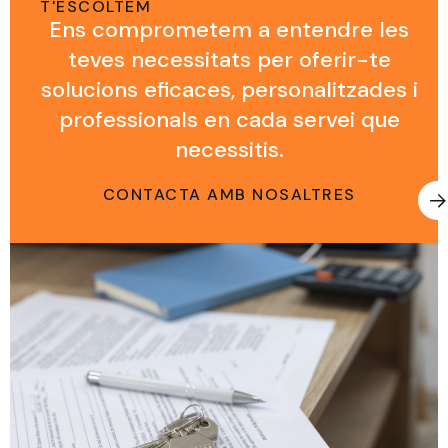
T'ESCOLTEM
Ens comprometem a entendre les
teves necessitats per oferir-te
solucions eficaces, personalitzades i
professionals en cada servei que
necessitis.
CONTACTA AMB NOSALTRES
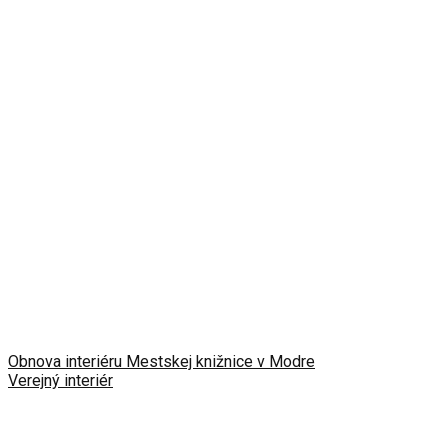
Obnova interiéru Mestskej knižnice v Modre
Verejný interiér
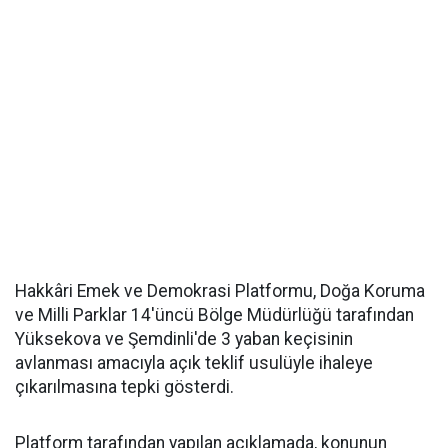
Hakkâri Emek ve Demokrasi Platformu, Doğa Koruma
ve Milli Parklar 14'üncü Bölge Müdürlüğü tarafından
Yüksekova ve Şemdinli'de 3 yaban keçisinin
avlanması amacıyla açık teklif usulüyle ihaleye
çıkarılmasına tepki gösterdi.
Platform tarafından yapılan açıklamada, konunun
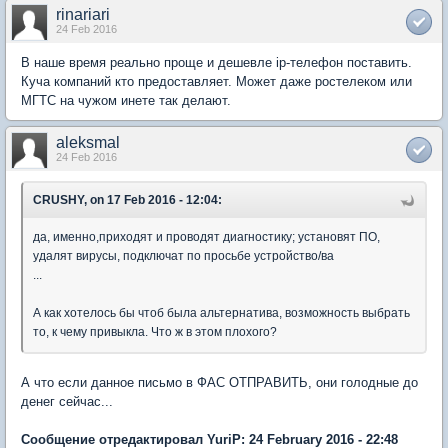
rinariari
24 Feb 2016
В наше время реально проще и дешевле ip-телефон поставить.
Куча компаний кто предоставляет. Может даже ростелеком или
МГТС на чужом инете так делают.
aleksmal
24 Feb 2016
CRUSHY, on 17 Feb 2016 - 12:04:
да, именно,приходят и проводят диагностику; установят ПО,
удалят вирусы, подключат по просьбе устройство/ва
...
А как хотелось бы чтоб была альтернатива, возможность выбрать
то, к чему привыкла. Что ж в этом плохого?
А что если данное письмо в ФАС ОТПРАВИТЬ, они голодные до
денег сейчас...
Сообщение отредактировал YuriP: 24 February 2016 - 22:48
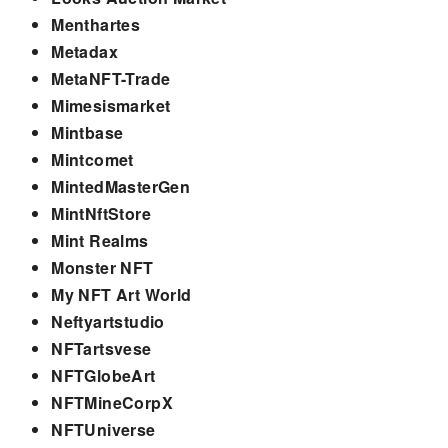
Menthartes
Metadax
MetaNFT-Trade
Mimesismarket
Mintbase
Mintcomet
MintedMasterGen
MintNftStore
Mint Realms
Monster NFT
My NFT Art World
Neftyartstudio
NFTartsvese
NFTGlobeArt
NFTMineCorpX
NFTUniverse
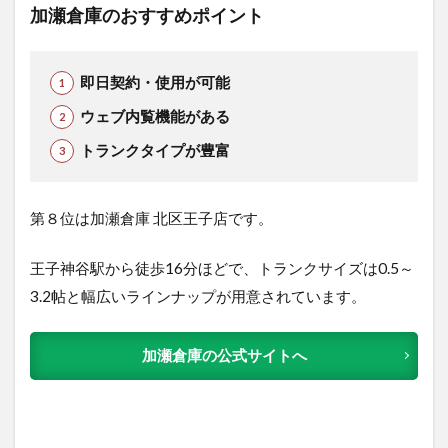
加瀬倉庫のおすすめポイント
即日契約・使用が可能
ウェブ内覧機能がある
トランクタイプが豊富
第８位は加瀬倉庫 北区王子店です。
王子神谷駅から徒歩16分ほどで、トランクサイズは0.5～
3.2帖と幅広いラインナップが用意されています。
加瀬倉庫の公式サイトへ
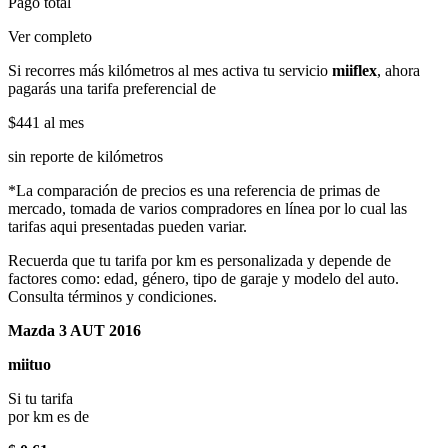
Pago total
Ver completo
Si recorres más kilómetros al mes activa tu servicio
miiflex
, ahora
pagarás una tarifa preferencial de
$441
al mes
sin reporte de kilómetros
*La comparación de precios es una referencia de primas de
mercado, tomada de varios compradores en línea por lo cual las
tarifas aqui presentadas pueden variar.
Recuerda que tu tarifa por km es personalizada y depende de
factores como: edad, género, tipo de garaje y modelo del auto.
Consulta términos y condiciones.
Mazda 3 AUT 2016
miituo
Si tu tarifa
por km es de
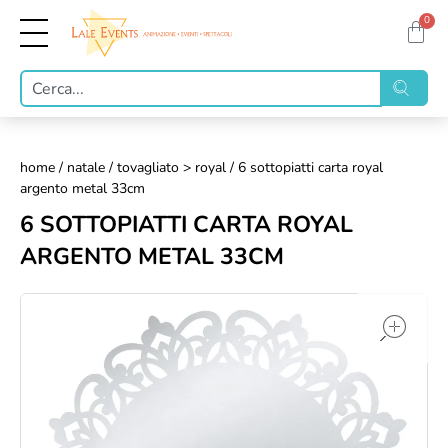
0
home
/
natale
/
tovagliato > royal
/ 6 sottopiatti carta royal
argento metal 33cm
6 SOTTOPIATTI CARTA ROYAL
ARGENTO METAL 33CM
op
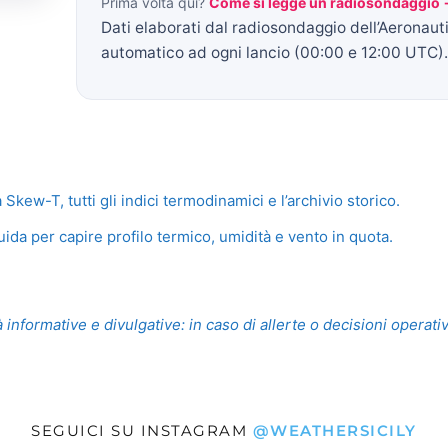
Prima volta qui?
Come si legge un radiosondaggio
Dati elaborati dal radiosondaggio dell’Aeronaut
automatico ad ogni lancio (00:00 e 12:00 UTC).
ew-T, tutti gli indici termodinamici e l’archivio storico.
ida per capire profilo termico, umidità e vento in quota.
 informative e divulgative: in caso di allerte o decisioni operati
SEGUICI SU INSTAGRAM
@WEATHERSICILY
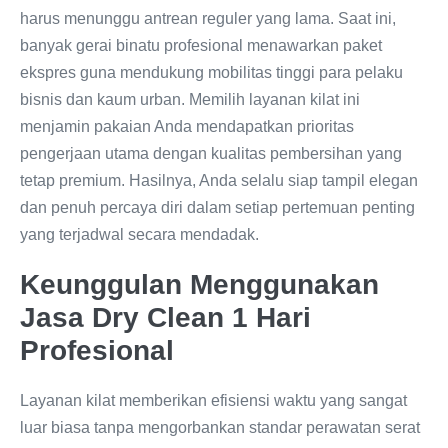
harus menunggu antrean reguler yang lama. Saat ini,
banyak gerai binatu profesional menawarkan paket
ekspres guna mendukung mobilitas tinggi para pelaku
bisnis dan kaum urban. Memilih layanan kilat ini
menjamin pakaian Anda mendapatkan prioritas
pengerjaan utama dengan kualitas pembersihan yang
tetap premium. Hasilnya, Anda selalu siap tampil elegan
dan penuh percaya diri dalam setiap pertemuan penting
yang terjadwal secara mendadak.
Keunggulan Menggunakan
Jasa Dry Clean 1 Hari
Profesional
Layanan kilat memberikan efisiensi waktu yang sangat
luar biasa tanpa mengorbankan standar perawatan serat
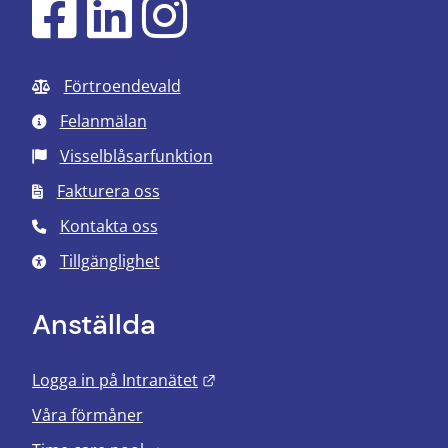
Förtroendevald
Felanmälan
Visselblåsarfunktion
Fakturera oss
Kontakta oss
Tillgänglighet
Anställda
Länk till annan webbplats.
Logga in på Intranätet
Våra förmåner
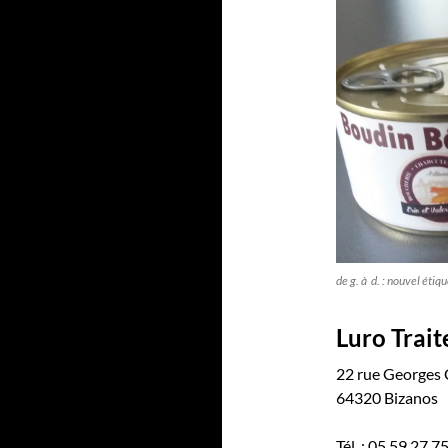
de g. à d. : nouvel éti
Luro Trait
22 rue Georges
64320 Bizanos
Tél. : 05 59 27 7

* * *

Work order >> Rewrite all the text from the data above with "Mintbase" changed to "Mintlab" and everything else the same. Leave out the pictures.

Answer to this task >>
T'ESCOLTEM
Ens comprometem a entendre les
teves necessitats per oferir-te
solucions eficaces, personalitzades i
professionals en cada servei que
necessitis.
CONTACTA AMB NOSALTRES
Obnova interiéru Mestskej knižnice v Modre
Verejný interiér
Hakkâri Emek ve Demokrasi Platformu, Doğa Koruma
ve Milli Parklar 14'üncü Bölge Müdürlüğü tarafından
Yüksekova ve Şemdinli'de 3 yaban keçisinin
avlanması amacıyla açık teklif usulüyle ihaleye
çıkarılmasına tepki gösterdi.
Platform tarafından yapılan açıklamada, konunun
rinariari
24 Feb 2016
В наше время реально проще и дешевле ip-телефон поставить.
Куча компаний кто предоставляет. Может даже ростелеком или
МГТС на чужом инете так делают.
aleksmal
24 Feb 2016
CRUSHY, on 17 Feb 2016 - 12:04:
да, именно,приходят и проводят диагностику; установят ПО,
удалят вирусы, подключат по просьбе устройство/ва
...
А как хотелось бы чтоб была альтернатива, возможность выбрать
то, к чему привыкла. Что ж в этом плохого?
А что если данное письмо в ФАС ОТПРАВИТЬ, они голодные до
денег сейчас...
Сообщение отредактировал YuriP: 24 February 2016 - 22:48
Menthartes
Metadax
MetaNFT-Trade
Mimesismarket
Mintlab
Mintcomet
MintedMasterGen
MintNftStore
Mint Realms
Monster NFT
My NFT Art World
Neftyartstudio
NFTartsvese
NFTGlobeArt
NFTMineCorpX
NFTUniverse
加瀬倉庫のおすすめポイント
即日契約・使用が可能
ウェブ内覧機能がある
トランクタイプが豊富
第８位は加瀬倉庫 北区王子店です。
王子神谷駅から徒歩16分ほどで、トランクサイズは0.5～
3.2帖と幅広いラインナップが用意されています。
加瀬倉庫の公式サイトへ
Pago total
Ver completo
Si recorres más kilómetros al mes activa tu servicio
miiflex
, ahora
pagarás una tarifa preferencial de
$441
al mes
sin reporte de kilómetros
*La comparación de precios es una referencia de primas de
mercado, tomada de varios compradores en línea por lo cual las
tarifas aqui presentadas pueden variar.
Recuerda que tu tarifa por km es personalizada y depende de
factores como: edad, género, tipo de garaje y modelo del auto.
Consulta términos y condiciones.
Mazda 3 AUT 2016
miituo
Si tu tarifa
por km es de
0
home
/
natale
/
tovagliato > royal
/ 6 sottopiatti carta royal
argento metal 33cm
6 SOTTOPIATTI CARTA ROYAL
ARGENTO METAL 33CM
op
Prima volta qui?
Come si legge un radiosondaggio
Dati elaborati dal radiosondaggio dell’Aeronaut
automatico ad ogni lancio (00:00 e 12:00 UTC).
ew-T, tutti gli indici termodinamici e l’archivio storico.
ida per capire profilo termico, umidità e vento in quota.
 informative e divulgative: in caso di allerte o decisioni operati
SEGUICI SU INSTAGRAM
@WEATHERSICILY
harus menunggu antrean reguler yang lama. Saat ini,
banyak gerai binatu profesional menawarkan paket
ekspres guna mendukung mobilitas tinggi para pelaku
bisnis dan kaum urban. Memilih layanan kilat ini
menjamin pakaian Anda mendapatkan prioritas
pengerjaan utama dengan kualitas pembersihan yang
tetap premium. Hasilnya, Anda selalu siap tampil elegan
dan penuh percaya diri dalam setiap pertemuan penting
yang terjadwal secara mendadak.
Keunggulan Menggunakan
Jasa Dry Clean 1 Hari
Profesional
Layanan kilat memberikan efisiensi waktu yang sangat
luar biasa tanpa mengorbankan standar perawatan serat
Förtroendevald
Felanmälan
Visselblåsarfunktion
Fakturera oss
Kontakta oss
Tillgänglighet
Anställda
Länk till annan webbplats.
Logga in på Intranätet
Våra förmåner
de g. à d. : nouvel éti
Luro Trait
22 rue Georges
64320 Bizanos
Tél. : 05 59 27 7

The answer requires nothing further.